Every now and again, whether it be on television or in movies, we get a vision of the 50s that isn't sarcastically sweet, or overtly civil rights oriented. Take for instance Todd Hayne's beautiful rendering of the 50s in Far From Heaven . In it he depicts the breakdown of the nuclear family, while simultaneously showing what could and could not have been done to prevent such a devastating occurrence. What made Haynes' film resonate in 2002 is the same thing that makes Mad Men so popular 5 years later. Some things in life are just timeless. My mother once postulated (yes, my mother 'postulates') that every great book or movie basically did one thing: it showed how, despite great periods of time and large leaps in the fields of science, medicine, philosophy, etcetera. people inevitably face the same kind of problems. Any piece of art that can capture that is destined to be timeless. The key is being able to identify these problems. David Chase, creator of the HBO's award-winning drama The Sopranos said about Mad Men creator Matthew Weiner “Here was someone [Weiner] who had written a story about advertising in the 1960s, and was looking at recent American history through that prism." I think it'd be more appropriate to say that Weiner was looking at the 50s and 60s through the prism of recent American history. Despite all the drinking, smoking, schmoozing, and degrading of women and minorities that is captured so perfectly in the show, Weiner can't help but introduce plot devices and elements that help relate the show to audiences who weren't there to experience it for themselves.

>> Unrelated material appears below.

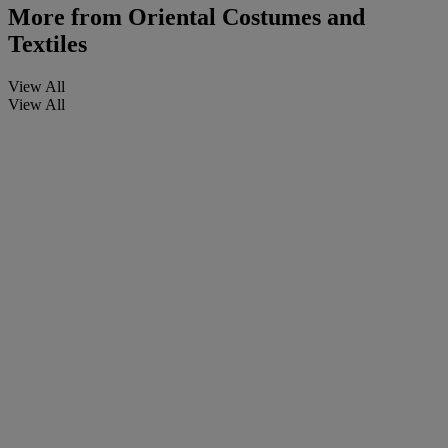
More from
Oriental Costumes and
Textiles
View All
View All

In season 1 this includes: gaffing about how a law suit regarding cigarette smoking's relation to cancer will never come to fruition, the Kennedy/Nixon debates and eventual election, and references to Volkswagon, Clearasil, and other products that, thanks in part to whatever ad agency they worked with then, are still household names today.

The motivation behind this move is not a bad one: attract a larger audience. In fact, its creative marketing that I'm sure ad men all over would approve of. However, an aspect of the show that is sometimes overwhelming and harder to swallow than others is the character Peggy Olsen (Elisabeth Moss). To classify Peggy as a proto-feminist would be pigeon-holing. In fact Peggy, who is a new secretary when the show begins, is more like a visitor from the future, an alien in the office. She finds the chauvinist behavior of the men unbearable, and does not drink or smoke or sleep around. She merely wants to be respected and is sure that sleeping with a man is not the way to gain his enduring gratitude. While it is certainly not hard to believe that there were females in the late 50s and early 60s who were strong and independent, it sometimes seems like Peggy has too much foresight. She is almost too reminiscent of how a shy, bookish, girl from the 21st century might react to Mad Men the first time she watched it. Hell, even I reacted that way: a mix of intrigue and disgust. Still, Mad Men is designed to bait the viewer with the foreign, behind-the-scenes world of advertising during what could arguably be called its peak period. From there the season builds gracefully and steadily to an emotional, ambiguous season finale.

I said before that Don Draper wasn't an easily categorized character. None of the principal characters in Mad Men are. This is becoming the status quo as the standards for quality in television programming climb higher every year. Flat, simple characters don't sell anymore. Mad Men creates a unique set of complex characters with questionable intentions, in a world as false and vain as it gets. As far as original series premiers go I'd say AMC has sold themselves pretty well with Mad Men.